There is so much illegal trash dumping in Kansas City that the city has more than doubled the number of investigators assigned to help clean it up.
The dumps have everything from hazardous waste to limbs and brush.
Illegal dumping investigator Alan Ashurst starts his day like a lot of people, with a stop at a QuikTrip for coffee and doughnuts. "I like the old-fashion doughnut. It’s good."
But then his day veers into a realm that is odd, ubiquitous and hidden to most of Kansas City. “Something that all these dump sites is common is that, no matter where they’re at, is they are out of the way of prying eyes,” he says.
For five years, Ashurst has been hunting illegal dumpers.
Last year he filed cases against 165 people, many with multiple citations.
"I’ve caught people from Leawood coming into (Kansas City) and dumping," he says. "Illegal dumping knows no gender, no sex, no race.
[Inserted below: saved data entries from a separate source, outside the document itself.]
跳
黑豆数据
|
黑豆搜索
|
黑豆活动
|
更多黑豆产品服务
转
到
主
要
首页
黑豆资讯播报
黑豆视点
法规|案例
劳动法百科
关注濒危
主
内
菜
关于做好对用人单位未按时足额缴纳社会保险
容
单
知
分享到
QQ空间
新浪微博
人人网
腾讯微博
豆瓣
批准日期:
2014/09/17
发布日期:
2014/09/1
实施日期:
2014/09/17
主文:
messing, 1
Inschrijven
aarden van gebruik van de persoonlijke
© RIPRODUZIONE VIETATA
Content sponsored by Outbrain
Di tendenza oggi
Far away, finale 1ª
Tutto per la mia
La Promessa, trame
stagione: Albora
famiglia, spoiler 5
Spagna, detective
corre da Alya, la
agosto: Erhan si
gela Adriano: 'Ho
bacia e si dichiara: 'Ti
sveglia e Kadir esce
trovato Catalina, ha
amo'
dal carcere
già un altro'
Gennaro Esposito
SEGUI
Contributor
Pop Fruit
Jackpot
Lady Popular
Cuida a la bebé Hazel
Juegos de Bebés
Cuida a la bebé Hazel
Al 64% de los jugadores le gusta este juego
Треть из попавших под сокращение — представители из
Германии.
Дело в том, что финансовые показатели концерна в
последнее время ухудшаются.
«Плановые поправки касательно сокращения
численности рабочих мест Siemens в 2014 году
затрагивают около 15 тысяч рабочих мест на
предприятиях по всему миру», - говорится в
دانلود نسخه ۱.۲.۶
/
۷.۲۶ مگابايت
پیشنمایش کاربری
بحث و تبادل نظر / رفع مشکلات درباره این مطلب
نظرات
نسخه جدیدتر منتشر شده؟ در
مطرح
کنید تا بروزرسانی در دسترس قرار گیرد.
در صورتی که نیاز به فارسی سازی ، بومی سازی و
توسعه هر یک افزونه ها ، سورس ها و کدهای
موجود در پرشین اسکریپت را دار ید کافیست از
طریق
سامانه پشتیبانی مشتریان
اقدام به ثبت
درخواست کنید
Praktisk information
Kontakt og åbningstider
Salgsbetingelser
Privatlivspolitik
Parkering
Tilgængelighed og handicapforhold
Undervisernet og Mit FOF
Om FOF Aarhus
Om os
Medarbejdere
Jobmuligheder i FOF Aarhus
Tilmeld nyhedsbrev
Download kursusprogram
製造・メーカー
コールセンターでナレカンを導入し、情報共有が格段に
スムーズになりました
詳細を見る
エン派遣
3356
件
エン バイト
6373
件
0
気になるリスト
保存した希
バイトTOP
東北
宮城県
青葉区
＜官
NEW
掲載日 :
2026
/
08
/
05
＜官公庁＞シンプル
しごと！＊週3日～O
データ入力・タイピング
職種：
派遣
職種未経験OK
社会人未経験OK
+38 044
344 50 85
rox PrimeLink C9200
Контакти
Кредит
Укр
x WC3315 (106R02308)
It is what it is. It’s a lot of lazy.”
His first stop on this morning is an out-of-the-way dead end off Tiffany Springs Parkway, just south of the airport.
Ashurst says this is a relatively new dump site but it looks familiar. "You’ve got your popular tires. These come from a shop or something because scrappers will take the copper out of the inner walls. You can always tell who’s scrapping and who’s not. This looks like another job of the U.S. Postal Service.”

He is referring to a story from January where a surveillance camera at 45th and Garfield captured a post office worker dumping mail, mostly circulars but some letters.
Illegal dumping has always been a problem in Kansas City and it’s not just unsightly. "There’s a lot of other criminal activity that’s going on in addition to the dumping in those areas,” says Kansas City councilwoman Alissia Canady, who chairs the council’s public safety committee. “If there’s a pile of junk outside your house and you’re not inclined to call the city to come pick that up, if I commit a crime you’re probably not going to call that in either."
The city has cameras hidden at locations all around Kansas City. The one at 45th and Garfield has captured not just dumping but other, more serious crimes. Ashurst even caught someone firing a handgun at a fleeing victim.
Illegal dumping is not just a Kansas City problem. Kansas City, Kansas, has illegal dumps. The Missouri Department of Natural Resources also has illegal dumping investigators around the state.
Ashhurst is called to an empty lot near 28th and Chelsea Avenue and discovers a mound of black trash bags. He puts on rubber gloves and starts to tear them open. "I’m looking for anything that will give me an address. Just like that.”
That address on an old letter is just two doors down from the dump.
The tenants say it wasn’t them who dumped the bags and point to their landlord.
The city says it spends $2 million a year cleaning up illegal dumps. If Ashurst can’t find the illegal dumper, he makes sure the city at least cleans up the mess.
While the Chelsea Avenue dump is bad, it’s far worse in the Dunbar neighborhood, near Stadium Drive and Cleaver Boulevard. “West of Jackson, Cleveland and on either side of the street trash and trash and trash and trash,” says Mamie Hughes, who is a longtime activist and has lived in Dunbar since 1986.

She says property owners aren’t held accountable, the neighborhood association isn’t as strong as it once was and dumping in Dunbar isn’t a high priority for the city. “There is a feeling that this isn’t really high on that list of things, things that they want to deal with,” she says.
But the Neighborhood and Housing Services Department is attacking the dumps more aggressively and last week added three more full time investigators, bringing the total to five.
It turns out that Ashurst scores a victory at the Chelsea Avenue property.
He spoke to the landlord on the phone who says he will come and pick up his illegally dumped trash bags.
"Compliance is what we’re after. He’s not going to clean all this up. But at the end of the day he’s going to clean up some of his own trash and I bet you he won’t do it again," he says.
A check of that property this week shows it’s still clean.
Perhaps compliance, at least on this lot, has been achieved.